Together for Sudan (TFS)
In August 2004 Together for Sudan (TFS) received a grant from the MBI Al Jaber Foundation which it used to open a sub-office in the Nuba Mountains of Sudan and to expand its charitable work there.
As the result of over 20 years of civil war, the population of the Nuba Mountains in western Sudan was reduced by about three quarters and its developing social services structures were decimated. The area is remote, lacking in adequate water and food resources, without government services and populated by a variety of tribes with different religions, the majority of whom are Muslims. Declaration of ceasefire in the Nuba Mountains in January 2002 revived hope among the Nuba and allowed TFS to expand its educational projects from Khartoum to Southern Kordofan province.
TFS regards education as a human right
TFS regards education as a human right and takes its lead from what marginalised and disadvantaged people say they need: what the Nuba say they need above all else is education. It soon became apparent that TFS would need a sub-office in Kadugli, capital of the Nuba Mountains, if they were to adequately monitor their projects. These concentrate on education of women and children and educational support projects such as school feeding, medical assistance, eye glasses, solar lighting and various types of training.
The MBI grant has enabled TFS to continue their work in the Nuba Mountains and to open a small TFS sub-office in Kadugli. A community based women’s organisation known as Ru’yu is partnering with TFS in this venture.
Sponsoring women’s literacy classes
TFS have paid the salaries of six teachers in three self help basic schools in the NM, sponsored eight women’s literacy classes, and operated their Medicine Box project at three different locations. The TFS solar project, which provides lighting for students, installed two solar lighting panels.

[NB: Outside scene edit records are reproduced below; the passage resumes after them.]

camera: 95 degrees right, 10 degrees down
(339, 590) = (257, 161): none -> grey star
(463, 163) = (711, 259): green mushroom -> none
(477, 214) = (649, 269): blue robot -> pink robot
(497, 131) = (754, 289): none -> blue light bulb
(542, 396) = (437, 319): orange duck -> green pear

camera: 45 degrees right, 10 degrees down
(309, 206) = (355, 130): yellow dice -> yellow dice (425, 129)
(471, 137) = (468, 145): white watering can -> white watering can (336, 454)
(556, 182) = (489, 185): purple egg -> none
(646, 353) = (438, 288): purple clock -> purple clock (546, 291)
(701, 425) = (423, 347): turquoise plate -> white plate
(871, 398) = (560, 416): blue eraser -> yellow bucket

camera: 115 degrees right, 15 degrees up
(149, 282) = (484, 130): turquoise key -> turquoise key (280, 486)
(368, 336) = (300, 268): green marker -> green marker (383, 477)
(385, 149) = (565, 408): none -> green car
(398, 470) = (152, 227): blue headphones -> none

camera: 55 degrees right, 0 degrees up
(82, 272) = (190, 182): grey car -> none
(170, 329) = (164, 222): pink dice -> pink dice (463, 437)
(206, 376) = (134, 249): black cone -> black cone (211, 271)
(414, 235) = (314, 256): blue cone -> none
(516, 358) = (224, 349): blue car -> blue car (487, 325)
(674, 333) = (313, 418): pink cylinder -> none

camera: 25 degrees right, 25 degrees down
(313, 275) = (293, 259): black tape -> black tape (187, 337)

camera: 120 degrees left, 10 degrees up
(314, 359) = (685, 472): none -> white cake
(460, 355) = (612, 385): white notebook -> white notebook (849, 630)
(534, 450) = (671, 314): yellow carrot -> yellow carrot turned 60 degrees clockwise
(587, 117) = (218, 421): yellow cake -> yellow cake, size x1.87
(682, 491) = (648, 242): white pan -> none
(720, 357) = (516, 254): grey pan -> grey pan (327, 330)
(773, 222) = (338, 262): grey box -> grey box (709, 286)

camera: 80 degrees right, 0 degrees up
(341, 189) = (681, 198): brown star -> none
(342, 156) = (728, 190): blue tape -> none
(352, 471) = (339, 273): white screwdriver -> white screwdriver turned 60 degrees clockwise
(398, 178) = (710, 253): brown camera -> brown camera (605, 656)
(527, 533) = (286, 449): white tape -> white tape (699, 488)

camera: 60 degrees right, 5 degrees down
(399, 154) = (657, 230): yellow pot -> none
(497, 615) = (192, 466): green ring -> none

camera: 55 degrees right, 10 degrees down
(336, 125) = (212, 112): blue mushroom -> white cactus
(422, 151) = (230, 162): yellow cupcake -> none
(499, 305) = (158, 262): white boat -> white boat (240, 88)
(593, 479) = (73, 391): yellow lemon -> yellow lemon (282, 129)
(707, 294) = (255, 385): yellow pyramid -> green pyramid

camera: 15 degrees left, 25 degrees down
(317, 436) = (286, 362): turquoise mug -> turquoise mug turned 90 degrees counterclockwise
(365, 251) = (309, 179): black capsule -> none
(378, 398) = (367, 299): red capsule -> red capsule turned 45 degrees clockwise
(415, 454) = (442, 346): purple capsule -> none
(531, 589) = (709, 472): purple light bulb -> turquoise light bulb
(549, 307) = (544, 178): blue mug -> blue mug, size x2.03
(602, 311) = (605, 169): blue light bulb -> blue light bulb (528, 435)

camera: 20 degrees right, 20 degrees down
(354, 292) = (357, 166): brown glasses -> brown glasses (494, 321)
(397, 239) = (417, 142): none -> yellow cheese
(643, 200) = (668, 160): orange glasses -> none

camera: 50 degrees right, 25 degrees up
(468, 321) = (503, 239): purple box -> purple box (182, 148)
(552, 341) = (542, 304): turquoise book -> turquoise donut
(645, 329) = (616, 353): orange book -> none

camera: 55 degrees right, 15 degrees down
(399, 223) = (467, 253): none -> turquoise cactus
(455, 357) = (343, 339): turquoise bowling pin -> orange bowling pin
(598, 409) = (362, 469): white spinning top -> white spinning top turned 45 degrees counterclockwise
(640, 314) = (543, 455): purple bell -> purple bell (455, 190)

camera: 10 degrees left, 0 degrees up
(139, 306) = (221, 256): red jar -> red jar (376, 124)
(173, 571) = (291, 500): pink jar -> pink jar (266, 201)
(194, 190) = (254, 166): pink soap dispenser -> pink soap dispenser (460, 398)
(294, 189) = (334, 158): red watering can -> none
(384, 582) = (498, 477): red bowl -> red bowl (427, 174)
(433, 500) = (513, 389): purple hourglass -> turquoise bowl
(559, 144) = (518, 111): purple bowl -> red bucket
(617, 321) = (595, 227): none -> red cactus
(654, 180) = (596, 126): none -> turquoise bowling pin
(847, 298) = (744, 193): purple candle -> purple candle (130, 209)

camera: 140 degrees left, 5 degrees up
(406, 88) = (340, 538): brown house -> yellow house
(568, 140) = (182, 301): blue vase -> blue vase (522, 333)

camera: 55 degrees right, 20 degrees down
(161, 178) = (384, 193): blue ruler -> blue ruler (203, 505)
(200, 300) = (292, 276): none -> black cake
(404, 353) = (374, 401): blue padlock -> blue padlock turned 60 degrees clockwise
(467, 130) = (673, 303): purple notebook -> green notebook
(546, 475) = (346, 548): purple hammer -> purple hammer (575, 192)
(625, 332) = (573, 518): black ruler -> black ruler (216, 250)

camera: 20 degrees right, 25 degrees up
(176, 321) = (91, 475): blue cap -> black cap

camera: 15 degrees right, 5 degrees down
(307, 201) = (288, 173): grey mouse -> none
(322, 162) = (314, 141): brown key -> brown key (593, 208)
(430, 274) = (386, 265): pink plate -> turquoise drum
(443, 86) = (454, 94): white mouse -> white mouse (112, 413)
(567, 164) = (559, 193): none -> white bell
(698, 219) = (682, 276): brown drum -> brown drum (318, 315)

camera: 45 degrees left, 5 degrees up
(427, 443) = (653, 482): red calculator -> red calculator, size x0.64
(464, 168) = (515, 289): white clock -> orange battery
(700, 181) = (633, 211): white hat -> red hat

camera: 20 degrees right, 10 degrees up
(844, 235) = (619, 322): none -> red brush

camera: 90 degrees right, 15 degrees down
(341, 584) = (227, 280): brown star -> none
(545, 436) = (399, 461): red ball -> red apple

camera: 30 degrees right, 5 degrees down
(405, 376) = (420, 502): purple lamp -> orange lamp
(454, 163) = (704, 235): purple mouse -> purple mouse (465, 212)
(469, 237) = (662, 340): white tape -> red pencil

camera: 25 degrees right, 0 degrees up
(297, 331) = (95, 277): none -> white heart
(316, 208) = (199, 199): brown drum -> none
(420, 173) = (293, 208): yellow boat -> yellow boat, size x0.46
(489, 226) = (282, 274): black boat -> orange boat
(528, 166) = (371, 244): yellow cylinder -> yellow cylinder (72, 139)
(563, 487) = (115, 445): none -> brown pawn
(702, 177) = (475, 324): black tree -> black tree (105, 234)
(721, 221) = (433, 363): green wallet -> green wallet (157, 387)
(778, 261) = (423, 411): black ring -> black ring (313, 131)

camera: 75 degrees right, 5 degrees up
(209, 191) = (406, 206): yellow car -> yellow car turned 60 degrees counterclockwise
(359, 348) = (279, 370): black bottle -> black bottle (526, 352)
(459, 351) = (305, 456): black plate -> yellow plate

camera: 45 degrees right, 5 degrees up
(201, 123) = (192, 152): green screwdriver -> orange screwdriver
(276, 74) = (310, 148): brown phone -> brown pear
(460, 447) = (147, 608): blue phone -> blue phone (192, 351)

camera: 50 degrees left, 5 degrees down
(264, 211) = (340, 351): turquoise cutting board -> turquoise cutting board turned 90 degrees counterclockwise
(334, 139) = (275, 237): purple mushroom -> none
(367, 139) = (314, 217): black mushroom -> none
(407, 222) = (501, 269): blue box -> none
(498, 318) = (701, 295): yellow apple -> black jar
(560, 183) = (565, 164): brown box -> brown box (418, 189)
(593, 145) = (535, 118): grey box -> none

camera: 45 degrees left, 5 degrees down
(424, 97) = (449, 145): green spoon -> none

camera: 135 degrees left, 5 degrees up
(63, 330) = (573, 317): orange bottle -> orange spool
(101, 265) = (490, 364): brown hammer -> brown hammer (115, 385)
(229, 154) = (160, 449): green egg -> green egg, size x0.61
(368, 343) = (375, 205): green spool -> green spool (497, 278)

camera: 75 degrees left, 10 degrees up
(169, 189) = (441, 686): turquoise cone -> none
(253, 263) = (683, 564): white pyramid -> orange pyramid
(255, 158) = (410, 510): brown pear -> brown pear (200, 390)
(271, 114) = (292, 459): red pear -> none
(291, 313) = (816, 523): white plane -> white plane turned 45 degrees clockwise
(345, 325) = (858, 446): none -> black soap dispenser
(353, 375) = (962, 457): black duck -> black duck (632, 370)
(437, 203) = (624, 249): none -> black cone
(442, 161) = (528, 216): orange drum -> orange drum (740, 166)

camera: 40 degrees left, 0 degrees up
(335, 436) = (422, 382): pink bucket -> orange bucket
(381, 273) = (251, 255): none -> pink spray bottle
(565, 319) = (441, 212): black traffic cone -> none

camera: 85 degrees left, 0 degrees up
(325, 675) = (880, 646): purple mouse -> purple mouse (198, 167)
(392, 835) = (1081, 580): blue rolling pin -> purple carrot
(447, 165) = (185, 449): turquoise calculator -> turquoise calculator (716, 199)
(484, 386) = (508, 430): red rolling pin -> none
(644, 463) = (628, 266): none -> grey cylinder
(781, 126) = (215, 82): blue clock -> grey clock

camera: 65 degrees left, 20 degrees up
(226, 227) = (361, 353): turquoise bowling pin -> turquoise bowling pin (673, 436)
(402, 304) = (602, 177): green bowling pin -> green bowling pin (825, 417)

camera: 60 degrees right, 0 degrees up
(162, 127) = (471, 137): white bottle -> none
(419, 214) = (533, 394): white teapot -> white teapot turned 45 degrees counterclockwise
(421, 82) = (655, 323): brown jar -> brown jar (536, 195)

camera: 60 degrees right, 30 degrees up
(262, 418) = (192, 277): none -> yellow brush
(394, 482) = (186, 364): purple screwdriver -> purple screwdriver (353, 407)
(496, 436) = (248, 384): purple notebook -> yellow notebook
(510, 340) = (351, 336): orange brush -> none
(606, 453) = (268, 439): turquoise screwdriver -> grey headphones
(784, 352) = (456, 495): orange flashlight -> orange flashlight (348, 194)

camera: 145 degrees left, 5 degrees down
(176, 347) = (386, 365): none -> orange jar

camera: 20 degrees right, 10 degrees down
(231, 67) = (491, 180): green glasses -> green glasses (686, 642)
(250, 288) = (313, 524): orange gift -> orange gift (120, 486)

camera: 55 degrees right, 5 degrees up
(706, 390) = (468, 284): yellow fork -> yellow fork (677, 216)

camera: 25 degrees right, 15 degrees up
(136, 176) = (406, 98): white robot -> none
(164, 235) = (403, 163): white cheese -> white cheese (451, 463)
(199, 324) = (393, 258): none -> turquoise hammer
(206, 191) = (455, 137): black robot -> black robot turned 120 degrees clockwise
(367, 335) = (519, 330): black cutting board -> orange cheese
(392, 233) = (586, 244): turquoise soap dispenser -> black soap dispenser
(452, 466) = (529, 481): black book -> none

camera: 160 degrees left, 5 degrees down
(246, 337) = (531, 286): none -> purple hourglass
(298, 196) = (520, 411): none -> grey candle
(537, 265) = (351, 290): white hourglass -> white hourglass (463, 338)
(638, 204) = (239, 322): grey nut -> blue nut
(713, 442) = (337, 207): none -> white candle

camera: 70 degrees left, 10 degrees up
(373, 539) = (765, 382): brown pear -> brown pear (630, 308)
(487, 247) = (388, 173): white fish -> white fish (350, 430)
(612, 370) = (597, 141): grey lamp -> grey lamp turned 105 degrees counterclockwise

When it was discovered two years ago that 60 students in the only girls secondary school in the Nuba Mountains were hungry and anaemic because their parents could not afford to feed them away from home, TFS began to provide the students one meal a day through the TFS Breakfast Project. In 2004/5 TFS fed one meal a day to over 100 young women attending the girls’ secondary school in Kadugli. They have also continued to fund a project to resettle graduated university scholars in the Nuba mountains as teachers and humanitarian workers. Some 20 young women have benefited from this programme.